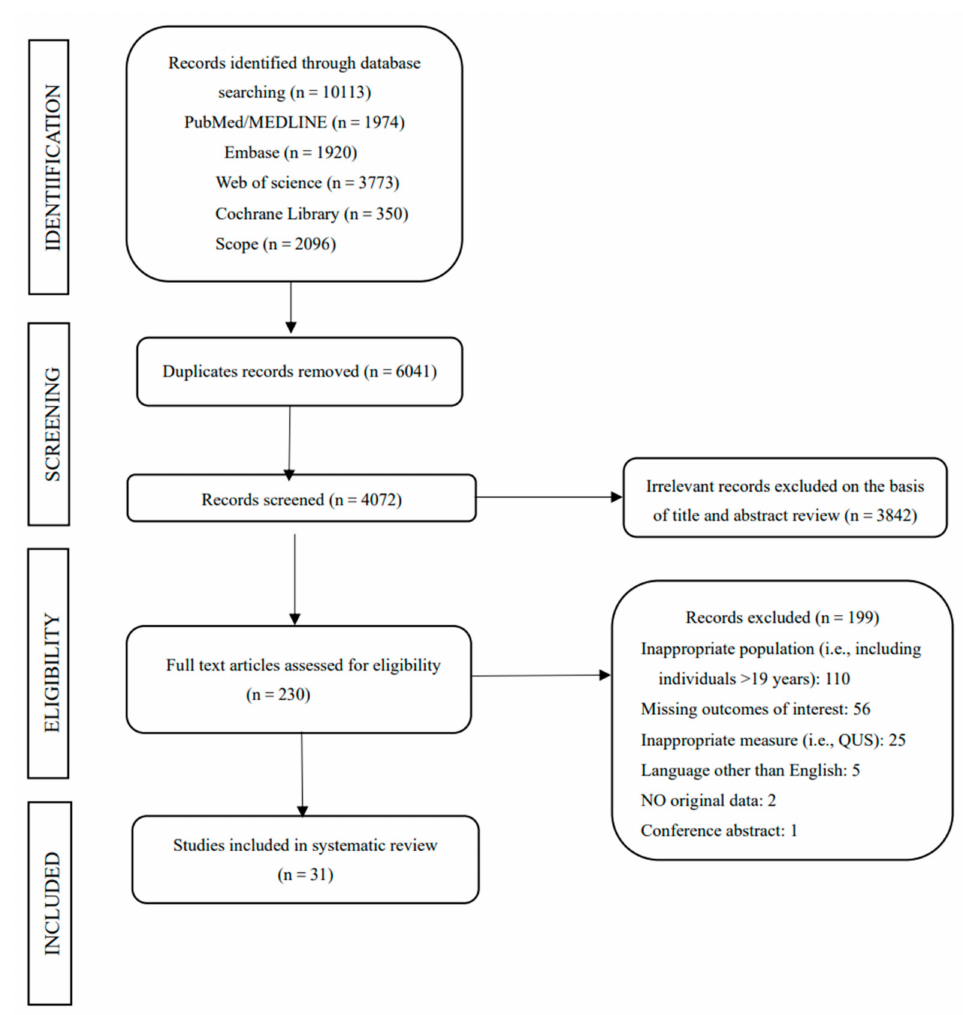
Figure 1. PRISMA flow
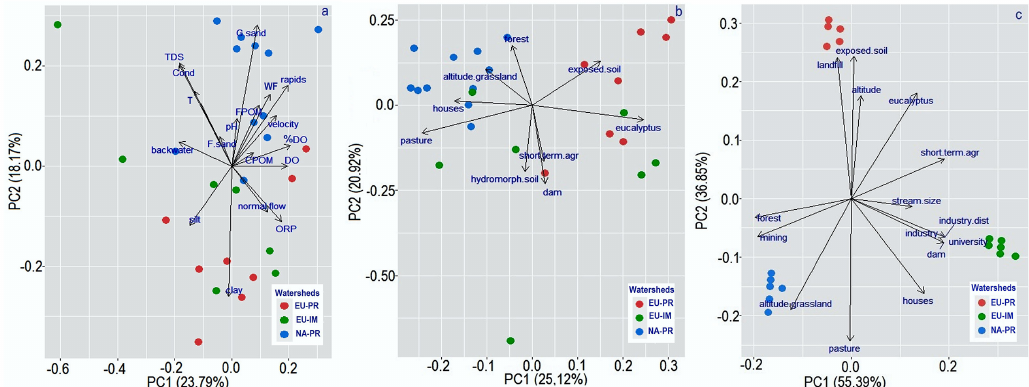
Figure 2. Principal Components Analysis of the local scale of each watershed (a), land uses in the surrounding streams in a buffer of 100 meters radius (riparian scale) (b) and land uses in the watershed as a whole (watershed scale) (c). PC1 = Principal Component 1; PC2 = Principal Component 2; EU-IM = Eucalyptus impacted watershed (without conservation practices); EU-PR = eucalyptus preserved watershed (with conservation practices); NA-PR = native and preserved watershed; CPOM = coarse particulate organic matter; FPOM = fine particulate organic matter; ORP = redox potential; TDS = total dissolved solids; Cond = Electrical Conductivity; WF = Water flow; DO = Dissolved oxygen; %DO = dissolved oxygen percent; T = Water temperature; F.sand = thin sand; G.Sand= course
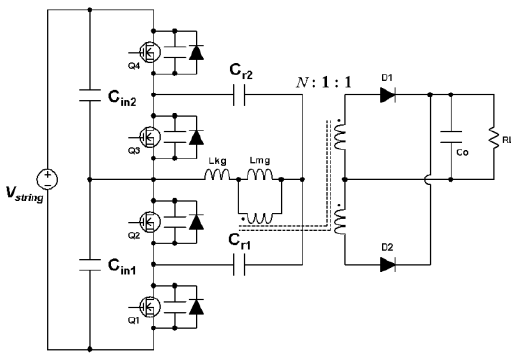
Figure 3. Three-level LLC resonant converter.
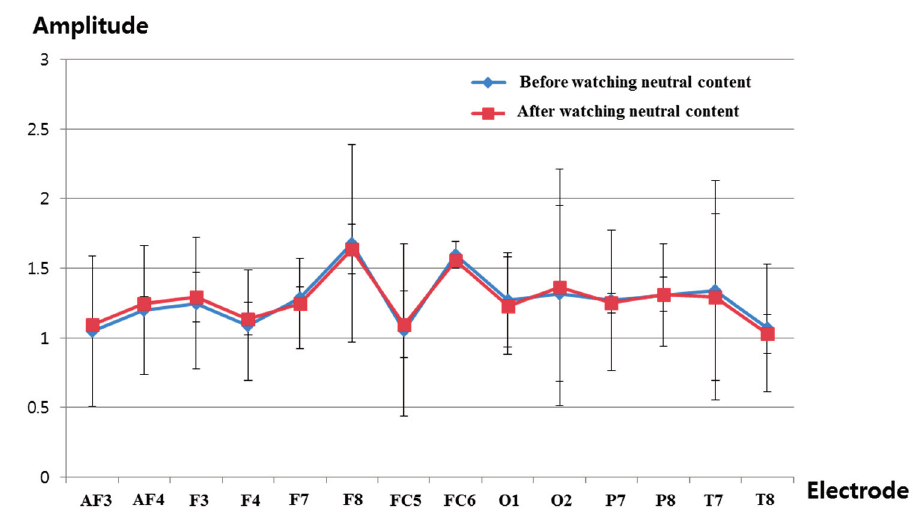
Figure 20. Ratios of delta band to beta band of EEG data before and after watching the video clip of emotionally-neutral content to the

■ ■ ■ ■ ■

## [WORK TASK]
All of the data above should be quoted exactly, except for the pictures.

## [THE COMPLETED TASK]
Figure 1. PRISMA flow
Figure 2. Principal Components Analysis of the local scale of each watershed (a), land uses in the surrounding streams in a buffer of 100 meters radius (riparian scale) (b) and land uses in the watershed as a whole (watershed scale) (c). PC1 = Principal Component 1; PC2 = Principal Component 2; EU-IM = Eucalyptus impacted watershed (without conservation practices); EU-PR = eucalyptus preserved watershed (with conservation practices); NA-PR = native and preserved watershed; CPOM = coarse particulate organic matter; FPOM = fine particulate organic matter; ORP = redox potential; TDS = total dissolved solids; Cond = Electrical Conductivity; WF = Water flow; DO = Dissolved oxygen; %DO = dissolved oxygen percent; T = Water temperature; F.sand = thin sand; G.Sand= course
Figure 3. Three-level LLC resonant converter.
Figure 20. Ratios of delta band to beta band of EEG data before and after watching the video clip of emotionally-neutral content to the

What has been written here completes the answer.